It is getting to the point where sound artist, composer and performer Ryoko Akama should not have a list of roles preceding her name but should just be described as "polymath Ryoko Akama"; the reason for this suggestion is that Dial 45-21-95 adds the designations "cinema archivist" and "sculptor" to the list above. The album comprises a series of pieces commissioned by Another Timbre for Apartment House, whose members play all the music heard on the album. Ryoko created the pieces through her research of Polish film director Krzysztof Kieslowski's archive in Sokolowsko in Poland where he spent his childhood. (Kieslowski, who died in 1996, is best known for his Three Colours trilogy.) The cover photograph is courtesy of the archive, and the album title quotes dialogue from one of Ryoko's favourite Kieslowski films, Przypadek (Blind Chance.) Her investigation of the archive contributed to the scores of nine pieces and also to her sculptural work the way they are which was exhibited at Yorkshire Sculpture Park in June 2019. Yes, polymath.
From her past work, such as the double CD Places and Pages (Another Timbre, 2017), we know that Ryoko's scores are not prescriptive and the resulting realizations can vary greatly in length and content. That proves true here, as two of the nine pieces — "If your tooth hurts it hurts the same" and "A sense of coming back" — each appear in two versions of different lengths (8:30 v 10:37 and 9:46 v 5:07, respectively) with subtly different content, indicating that the score allows the performers to use their discretion. However, despite such variations, there is no great difference in the mood or dynamics between versions, even though the instrumentation is different or, in one case, the venue.

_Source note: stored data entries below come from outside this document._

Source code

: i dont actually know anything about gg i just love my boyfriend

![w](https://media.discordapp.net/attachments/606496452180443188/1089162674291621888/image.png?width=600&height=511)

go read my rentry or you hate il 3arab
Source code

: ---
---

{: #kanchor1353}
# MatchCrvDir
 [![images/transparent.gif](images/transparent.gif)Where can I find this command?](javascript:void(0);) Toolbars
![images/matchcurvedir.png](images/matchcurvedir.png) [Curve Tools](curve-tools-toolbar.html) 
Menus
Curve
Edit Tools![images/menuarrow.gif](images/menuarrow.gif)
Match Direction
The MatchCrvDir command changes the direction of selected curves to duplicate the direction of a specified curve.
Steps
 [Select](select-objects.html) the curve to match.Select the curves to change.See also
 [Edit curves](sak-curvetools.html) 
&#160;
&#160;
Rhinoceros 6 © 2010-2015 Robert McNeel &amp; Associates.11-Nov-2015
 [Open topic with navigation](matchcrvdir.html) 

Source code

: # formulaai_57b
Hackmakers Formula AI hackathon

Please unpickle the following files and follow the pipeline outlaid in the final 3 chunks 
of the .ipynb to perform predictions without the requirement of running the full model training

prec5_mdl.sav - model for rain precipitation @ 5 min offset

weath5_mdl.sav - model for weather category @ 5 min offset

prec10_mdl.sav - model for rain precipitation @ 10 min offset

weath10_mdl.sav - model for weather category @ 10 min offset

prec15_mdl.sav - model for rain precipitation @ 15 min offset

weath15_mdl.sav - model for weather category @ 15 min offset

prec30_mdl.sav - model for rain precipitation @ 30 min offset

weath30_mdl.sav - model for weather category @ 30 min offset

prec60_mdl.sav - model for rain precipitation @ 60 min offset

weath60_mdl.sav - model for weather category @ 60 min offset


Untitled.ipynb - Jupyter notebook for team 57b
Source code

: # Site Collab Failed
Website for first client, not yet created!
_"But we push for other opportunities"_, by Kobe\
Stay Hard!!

Across the album, the duration of the pieces varies from eighty-two seconds up to thirteen-and-a-half minutes, and the number of players between three and six. Throughout, the music evolves slowly and gently with no shocks or surprises along the way. Ryoko's own words probably describe it best: "I didn't want to create music that would make someone jump with surprise, or start analysing why and how. The idea for these compositions was much simpler. The music here is like you are floating on the ocean, looking at clouds above your head. Your head is empty, with no thoughts. You are experiencing the clouds as clouds, as shape, as light, as colour, as body, as element. I wanted this album to address this sense of you, and this possibility."